Kill Your Idols - Something Started Here (Cover Artwork)
Staff Review

Kill Your Idols

Something Started Here (2007)

Lifeline


So many B-sides and rarities compilation arrive in the middle of a band's career, and if the band is a great one, the album itself tends to consequently be pretty good, in the least. But all too often it's also rendered incomplete months later by a new recorded track that makes it onto a 7" or compilation or what have you. Luckily, the wise, brash men of Kill Your Idols held off until their break-up to unleash their own 38-song monster of a comp1: Something Started Here, which collects the band's rare and out of print material and stands as a wonderful retrospective of the recently departed Long Island hardcore act.

If Kill Your Idols had any merited criticisms, perhaps it would lie with many of their songs often sounding similar, which made for monotonous sections of their various releases. It's a more than pleasant surprise, then, that Something Started Here is stunningly versatile -- sure, it spans the band's 12-year existence, but the band largely evolved smartly and subtly through their lifetimes. Even within individual blocks of studio sessions the songs are relatively different in style, and that's a beautiful assistant in keeping a set of 38 songs fresh and enjoyable.

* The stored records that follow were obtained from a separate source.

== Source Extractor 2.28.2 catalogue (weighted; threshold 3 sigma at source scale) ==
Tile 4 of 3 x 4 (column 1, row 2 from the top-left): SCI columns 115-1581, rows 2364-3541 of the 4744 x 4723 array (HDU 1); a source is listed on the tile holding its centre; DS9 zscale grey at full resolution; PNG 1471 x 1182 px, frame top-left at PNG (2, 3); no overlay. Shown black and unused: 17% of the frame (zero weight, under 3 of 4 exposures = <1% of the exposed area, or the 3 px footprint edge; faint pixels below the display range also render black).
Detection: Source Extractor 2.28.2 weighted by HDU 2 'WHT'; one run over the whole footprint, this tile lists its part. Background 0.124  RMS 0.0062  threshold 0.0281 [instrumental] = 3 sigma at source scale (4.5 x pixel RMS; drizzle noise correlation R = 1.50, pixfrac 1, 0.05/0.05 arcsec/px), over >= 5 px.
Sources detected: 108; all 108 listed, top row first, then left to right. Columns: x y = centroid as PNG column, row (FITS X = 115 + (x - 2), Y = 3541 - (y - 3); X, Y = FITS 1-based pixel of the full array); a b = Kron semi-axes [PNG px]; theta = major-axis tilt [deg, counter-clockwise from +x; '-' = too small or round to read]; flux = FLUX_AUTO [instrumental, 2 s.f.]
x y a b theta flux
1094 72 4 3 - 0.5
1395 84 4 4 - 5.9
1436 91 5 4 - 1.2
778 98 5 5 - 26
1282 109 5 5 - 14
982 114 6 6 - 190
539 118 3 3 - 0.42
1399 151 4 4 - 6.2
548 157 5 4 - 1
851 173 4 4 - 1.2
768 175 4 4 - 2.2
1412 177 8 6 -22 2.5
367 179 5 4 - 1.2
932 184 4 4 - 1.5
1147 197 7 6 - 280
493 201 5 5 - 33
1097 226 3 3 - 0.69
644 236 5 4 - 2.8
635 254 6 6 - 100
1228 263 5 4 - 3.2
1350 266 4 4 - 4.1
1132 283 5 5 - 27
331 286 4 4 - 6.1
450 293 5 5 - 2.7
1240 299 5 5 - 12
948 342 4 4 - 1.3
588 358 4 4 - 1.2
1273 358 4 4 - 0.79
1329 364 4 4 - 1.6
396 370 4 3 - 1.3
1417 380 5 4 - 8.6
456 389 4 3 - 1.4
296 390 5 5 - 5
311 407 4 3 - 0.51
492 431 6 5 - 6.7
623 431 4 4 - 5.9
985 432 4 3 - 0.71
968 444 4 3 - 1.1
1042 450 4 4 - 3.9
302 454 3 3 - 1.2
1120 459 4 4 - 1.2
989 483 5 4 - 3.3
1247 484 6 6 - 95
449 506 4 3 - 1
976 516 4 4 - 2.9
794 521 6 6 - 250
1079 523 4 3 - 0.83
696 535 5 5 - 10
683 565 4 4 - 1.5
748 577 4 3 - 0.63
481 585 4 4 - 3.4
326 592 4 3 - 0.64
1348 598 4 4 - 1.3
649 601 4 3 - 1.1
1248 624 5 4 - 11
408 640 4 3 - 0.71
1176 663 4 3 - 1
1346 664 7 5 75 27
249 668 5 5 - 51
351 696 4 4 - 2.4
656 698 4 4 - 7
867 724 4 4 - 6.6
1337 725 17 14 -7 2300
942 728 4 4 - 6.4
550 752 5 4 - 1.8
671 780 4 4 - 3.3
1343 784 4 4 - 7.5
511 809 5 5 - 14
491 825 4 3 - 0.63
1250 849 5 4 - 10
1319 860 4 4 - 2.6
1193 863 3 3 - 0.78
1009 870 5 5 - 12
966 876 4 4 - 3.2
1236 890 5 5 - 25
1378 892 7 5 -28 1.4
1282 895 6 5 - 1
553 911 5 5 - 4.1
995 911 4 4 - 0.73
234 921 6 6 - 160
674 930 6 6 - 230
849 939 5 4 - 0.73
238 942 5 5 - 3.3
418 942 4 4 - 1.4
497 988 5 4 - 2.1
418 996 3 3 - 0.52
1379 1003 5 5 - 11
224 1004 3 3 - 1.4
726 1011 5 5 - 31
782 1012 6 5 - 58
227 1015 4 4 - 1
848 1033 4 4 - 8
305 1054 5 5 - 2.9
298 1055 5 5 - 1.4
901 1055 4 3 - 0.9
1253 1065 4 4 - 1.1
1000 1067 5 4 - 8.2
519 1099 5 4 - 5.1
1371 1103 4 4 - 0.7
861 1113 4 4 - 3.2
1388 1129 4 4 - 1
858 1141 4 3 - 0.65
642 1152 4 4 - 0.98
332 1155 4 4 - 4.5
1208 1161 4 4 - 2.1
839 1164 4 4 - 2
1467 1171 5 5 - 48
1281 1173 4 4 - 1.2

Standouts abound here. Opener "Can't Take My Pride," taken from an early Blackout! Records compilation, Our Own Way, is known for being one of the band's choice songs, marked with an urgent, sudden burst of its chorus -- "What I've Become," which comes much later at Track 37, works in the same regards. Then there's the vaguely NOFX-ish "Again," from the 1999 edition of Victory Records' Only the Strong series. "Empty Room," from the split with Nerve Agents, is one of the more dynamic numbers. The Good Riddance split offers (amongst two others) "I Told You So," which actually rings with an unusual sentimentality and superb, emotional bridge. Tommy Corrigan, formerly of Silent Majority and Blood Red and currently of Capital, lends a spicy vocal appearance on the swiftly executed "Dagger."

There's also quite a number of covers here: Negative Approach (2), S.O.A., Slapshot, Scandal, Voorhees, Sheer Terror (2), Jawbreaker, the Exploited and Breakdown. The standouts of these include "Lost in Space" (S.O.A.), the beautiful retro tinge of "Can't Tell No One" (Negative Approach), and obviously "Do You Still Hate Me?" (duh), where frontman Andy West actually reels in his trademark bark to try and gravelly sing the lines -- he definitely sounds like a mess, but it somehow works.

An hour-plus of no-frills, barked hardcore might sound monotonous on paper, but Kill Your Idols step up to challenge that very notion with a very good, career-closing set.

159

1 - A 12-song, self-titled compilation with the similar intents of collecting "previously released and out of print material" was released in 2002 on Grapes of Wrath, however, as an import.